=== Section Start ===

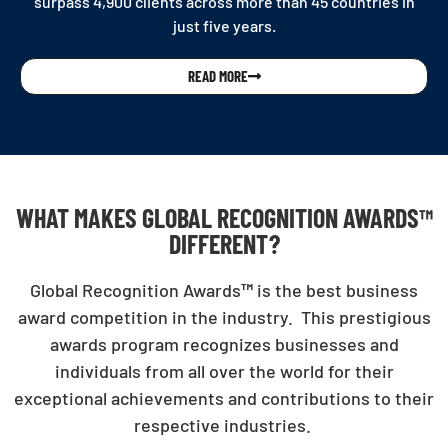
surpass 4,900 clients across more than 45 countries in
just five years.
READ MORE
WHAT MAKES GLOBAL RECOGNITION AWARDS™
DIFFERENT?
Global Recognition Awards
™
is the best business
award competition in the industry. This prestigious
awards program recognizes businesses and
individuals from all over the world for their
exceptional achievements and contributions to their
respective industries.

=== Section End ===

Give the data back exactly, omitting all pictures.

* _Response area_:
surpass 4,900 clients across more than 45 countries in
just five years.
READ MORE
WHAT MAKES GLOBAL RECOGNITION AWARDS™
DIFFERENT?
Global Recognition Awards
™
is the best business
award competition in the industry. This prestigious
awards program recognizes businesses and
individuals from all over the world for their
exceptional achievements and contributions to their
respective industries.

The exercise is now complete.